Ask anyone what is the most important thing in life and you’ll get plenty of answers. Fame, health, family, money, success, etc.-and none of these will be wrong. But rarely will you hear anyone utter the words “Mental Health”.
Mental health is treated no less than a taboo in our country. It is talked about behind closed door and in hushed voices because let’s face it; we are still uneducated when it comes to mental health. More than 50% of us still believe anyone with a mental health problem is “crazy” or “psychotic”. And because of this wrong information, at least 14% of our population suffers from some kind of mental health issue and the numbers don’t seem to be decreasing.
Our reluctance to talk about our mental health is not only putting us at risk but it’s also endangering our youth. They grow up believing that mental health issues are not real problems or someone might think of them as a crazy person. They hesitate to step out and seek treatment and suffer alone in silence. No wonder the rates of suicide and crimes are increasing amongst the youngsters. It’s NOT the phones; it’s our inability or rather a stubbornness, to understand that we need to shed our inhibitions and talk about the issue that’s been slowly poisoning our country.
Did you know India has the highest rate of suicide across the world? Most people don’t have access to mental health care nor do have any education about it. Moreover, suicides being criminalized in India, the survivors are hesitant to seek treatment lest they be thrown in prison.
So how do we tackle this problem? How do we take measures to ensure that the people suffering are able to come out and seek treatment without feeling ashamed? How do we make it easier to gain access to mental health education and healthcare?
We can start by respecting the people who are suffering from mental health problems. Instead of calling them “crazy” and “psycho”, we should empathize with them and ask them what we can do to make them feel better.
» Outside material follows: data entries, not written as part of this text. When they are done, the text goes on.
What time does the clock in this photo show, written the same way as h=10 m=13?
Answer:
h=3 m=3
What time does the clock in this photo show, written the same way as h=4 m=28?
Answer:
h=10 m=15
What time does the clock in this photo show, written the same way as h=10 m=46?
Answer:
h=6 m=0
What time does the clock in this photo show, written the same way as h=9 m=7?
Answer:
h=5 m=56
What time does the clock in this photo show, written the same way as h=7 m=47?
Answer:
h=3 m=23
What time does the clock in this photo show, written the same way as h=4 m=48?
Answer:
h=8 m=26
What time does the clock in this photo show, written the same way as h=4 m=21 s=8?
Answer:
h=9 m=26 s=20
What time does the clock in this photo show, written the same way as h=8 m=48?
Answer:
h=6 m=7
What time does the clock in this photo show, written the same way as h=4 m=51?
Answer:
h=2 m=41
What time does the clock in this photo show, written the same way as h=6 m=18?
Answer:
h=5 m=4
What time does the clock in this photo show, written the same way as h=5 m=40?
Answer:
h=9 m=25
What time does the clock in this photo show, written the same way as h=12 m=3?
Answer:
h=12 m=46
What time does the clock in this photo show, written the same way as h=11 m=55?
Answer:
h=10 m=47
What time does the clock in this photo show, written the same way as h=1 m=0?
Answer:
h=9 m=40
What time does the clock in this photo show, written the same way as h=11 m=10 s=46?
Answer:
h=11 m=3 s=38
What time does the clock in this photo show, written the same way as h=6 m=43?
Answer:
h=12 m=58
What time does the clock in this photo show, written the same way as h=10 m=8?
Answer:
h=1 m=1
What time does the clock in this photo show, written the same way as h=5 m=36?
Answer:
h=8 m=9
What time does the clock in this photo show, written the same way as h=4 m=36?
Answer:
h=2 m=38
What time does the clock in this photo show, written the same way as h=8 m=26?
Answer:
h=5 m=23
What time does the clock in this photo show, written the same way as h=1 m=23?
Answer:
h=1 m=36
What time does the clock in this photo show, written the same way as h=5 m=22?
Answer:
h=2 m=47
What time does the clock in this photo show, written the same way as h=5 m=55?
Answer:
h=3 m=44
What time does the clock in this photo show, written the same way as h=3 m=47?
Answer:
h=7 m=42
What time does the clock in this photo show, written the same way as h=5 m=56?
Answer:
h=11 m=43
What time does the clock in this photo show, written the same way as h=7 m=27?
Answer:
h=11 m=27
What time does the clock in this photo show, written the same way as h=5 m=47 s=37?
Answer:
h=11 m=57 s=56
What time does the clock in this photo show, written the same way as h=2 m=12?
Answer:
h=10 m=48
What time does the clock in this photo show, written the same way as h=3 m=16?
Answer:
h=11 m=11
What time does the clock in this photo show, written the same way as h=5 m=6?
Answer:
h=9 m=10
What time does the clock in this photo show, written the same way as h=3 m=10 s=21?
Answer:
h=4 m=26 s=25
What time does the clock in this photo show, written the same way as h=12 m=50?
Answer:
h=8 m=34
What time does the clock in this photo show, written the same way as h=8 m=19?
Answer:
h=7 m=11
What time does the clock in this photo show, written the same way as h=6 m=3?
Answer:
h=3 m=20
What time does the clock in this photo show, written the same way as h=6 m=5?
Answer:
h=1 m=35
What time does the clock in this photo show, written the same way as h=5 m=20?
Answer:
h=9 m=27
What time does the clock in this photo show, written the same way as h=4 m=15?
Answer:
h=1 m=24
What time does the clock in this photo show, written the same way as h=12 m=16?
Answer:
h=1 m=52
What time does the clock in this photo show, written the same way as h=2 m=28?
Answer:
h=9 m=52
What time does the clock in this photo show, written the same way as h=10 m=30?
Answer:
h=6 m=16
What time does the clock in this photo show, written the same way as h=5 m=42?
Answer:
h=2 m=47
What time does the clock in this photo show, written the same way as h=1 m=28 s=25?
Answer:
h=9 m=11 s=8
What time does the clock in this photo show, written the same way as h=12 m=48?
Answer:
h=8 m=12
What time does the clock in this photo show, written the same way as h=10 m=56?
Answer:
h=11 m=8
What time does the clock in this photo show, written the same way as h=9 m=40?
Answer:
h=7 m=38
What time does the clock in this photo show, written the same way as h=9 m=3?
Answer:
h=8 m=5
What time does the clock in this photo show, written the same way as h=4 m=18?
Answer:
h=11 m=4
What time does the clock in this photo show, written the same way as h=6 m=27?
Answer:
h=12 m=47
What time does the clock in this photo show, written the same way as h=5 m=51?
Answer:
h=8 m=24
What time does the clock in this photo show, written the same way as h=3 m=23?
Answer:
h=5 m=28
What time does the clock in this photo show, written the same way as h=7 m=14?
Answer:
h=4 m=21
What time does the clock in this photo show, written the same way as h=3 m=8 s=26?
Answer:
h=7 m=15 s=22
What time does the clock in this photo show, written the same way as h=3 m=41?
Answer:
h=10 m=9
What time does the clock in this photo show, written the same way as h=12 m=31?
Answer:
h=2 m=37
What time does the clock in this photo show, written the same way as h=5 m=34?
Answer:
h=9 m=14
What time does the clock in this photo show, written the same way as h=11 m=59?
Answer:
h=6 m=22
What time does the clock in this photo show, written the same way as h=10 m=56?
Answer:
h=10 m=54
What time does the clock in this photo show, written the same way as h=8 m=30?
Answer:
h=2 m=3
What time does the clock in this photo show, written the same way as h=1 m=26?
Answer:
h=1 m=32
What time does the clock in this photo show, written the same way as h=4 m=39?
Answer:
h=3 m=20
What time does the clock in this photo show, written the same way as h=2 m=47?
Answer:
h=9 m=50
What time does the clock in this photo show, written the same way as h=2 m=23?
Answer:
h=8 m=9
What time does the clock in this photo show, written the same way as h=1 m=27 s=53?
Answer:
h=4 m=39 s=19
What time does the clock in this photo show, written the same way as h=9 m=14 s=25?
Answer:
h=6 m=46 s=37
We should treat them like a regular person rather than look at them with pity and feel sorry for them.
Don’t form a stereotypical image of a mentally ill person in your mind. Mental health problems are a disease and could happen to anyone. When you start thinking that only one type of people can be suffering, you are unwittingly dismissing others who don’t quite match up with your “expectations”. Remember, it is different for everyone. Even a person who has a good job and happy family could be suffering from depression or anxiety. Having good things in your life does not make you immune to it
Stop telling people that the cure for their problems is “to smile more and be positive” or that they just “need to get out more”. You wouldn’t ask a person with a blocked nose to smell flowers because you know that at that moment it is hard for them. Similarly, if someone is depressed or has social anxiety, it is hard for them to focus on happy thoughts or interact with people. Be respectful of that and give them their space. It is much harder for them than it is uncomfortable for you.
We need to educate ourselves on mental health problems. We need to recognise that there are many mental issues besides depression, schizophrenia, anxiety and that two people could be suffering from different variations of the same disease or the same one that affects them both in a different manner.
Lastly, be observant and listen. If you notice a sudden change of behaviour in your friend or they seem to be sounding more negative and pressured by the day, talk to them. Be their confident. Support them and if they feel comfortable, talk them into seeing a therapist. The support of family and friends can play a very important role in case of mental health.
Mental health is a very serious issue. While it may seem uncomfortable to talk about it, it is important that we do. We need to educate ourselves and be aware of it in order to stamp out the stigma attached to it. We need to act in a way that makes this world a safe place for everyone. It is important to put out the message that it is okay not to be okay. Who knows how many lives you might save!